#### Prompt
Omitting all images, set down every line below exactly as it appears.

-------- Dataset records

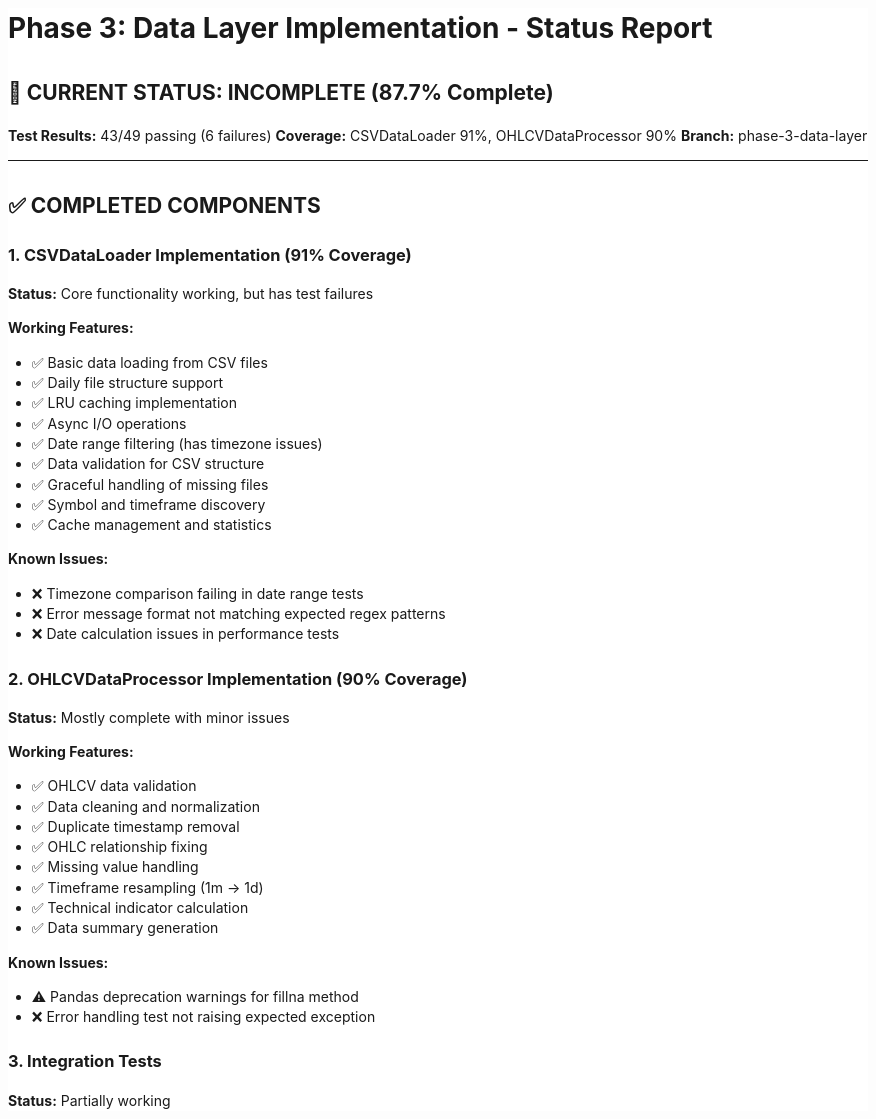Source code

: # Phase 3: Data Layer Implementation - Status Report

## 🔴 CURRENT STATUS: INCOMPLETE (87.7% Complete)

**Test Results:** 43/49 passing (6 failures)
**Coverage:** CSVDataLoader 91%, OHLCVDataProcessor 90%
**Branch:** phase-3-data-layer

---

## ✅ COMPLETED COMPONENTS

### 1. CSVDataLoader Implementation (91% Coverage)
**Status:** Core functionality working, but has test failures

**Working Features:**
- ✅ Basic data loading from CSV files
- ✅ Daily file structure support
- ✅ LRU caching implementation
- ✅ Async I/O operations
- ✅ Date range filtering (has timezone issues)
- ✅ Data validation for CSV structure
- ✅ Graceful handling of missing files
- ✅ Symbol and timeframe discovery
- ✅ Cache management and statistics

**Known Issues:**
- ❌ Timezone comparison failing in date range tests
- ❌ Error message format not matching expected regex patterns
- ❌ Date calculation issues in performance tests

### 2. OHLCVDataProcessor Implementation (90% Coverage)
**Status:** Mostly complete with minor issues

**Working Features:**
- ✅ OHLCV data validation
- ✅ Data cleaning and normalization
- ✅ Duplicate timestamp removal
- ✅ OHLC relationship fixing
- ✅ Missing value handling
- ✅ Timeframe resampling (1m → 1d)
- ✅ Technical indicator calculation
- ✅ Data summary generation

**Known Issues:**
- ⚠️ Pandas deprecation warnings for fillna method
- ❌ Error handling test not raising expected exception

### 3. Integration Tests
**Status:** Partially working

----------------

#### Exercise output
Source code

: # Phase 3: Data Layer Implementation - Status Report

## 🔴 CURRENT STATUS: INCOMPLETE (87.7% Complete)

**Test Results:** 43/49 passing (6 failures)
**Coverage:** CSVDataLoader 91%, OHLCVDataProcessor 90%
**Branch:** phase-3-data-layer

---

## ✅ COMPLETED COMPONENTS

### 1. CSVDataLoader Implementation (91% Coverage)
**Status:** Core functionality working, but has test failures

**Working Features:**
- ✅ Basic data loading from CSV files
- ✅ Daily file structure support
- ✅ LRU caching implementation
- ✅ Async I/O operations
- ✅ Date range filtering (has timezone issues)
- ✅ Data validation for CSV structure
- ✅ Graceful handling of missing files
- ✅ Symbol and timeframe discovery
- ✅ Cache management and statistics

**Known Issues:**
- ❌ Timezone comparison failing in date range tests
- ❌ Error message format not matching expected regex patterns
- ❌ Date calculation issues in performance tests

### 2. OHLCVDataProcessor Implementation (90% Coverage)
**Status:** Mostly complete with minor issues

**Working Features:**
- ✅ OHLCV data validation
- ✅ Data cleaning and normalization
- ✅ Duplicate timestamp removal
- ✅ OHLC relationship fixing
- ✅ Missing value handling
- ✅ Timeframe resampling (1m → 1d)
- ✅ Technical indicator calculation
- ✅ Data summary generation

**Known Issues:**
- ⚠️ Pandas deprecation warnings for fillna method
- ❌ Error handling test not raising expected exception

### 3. Integration Tests
**Status:** Partially working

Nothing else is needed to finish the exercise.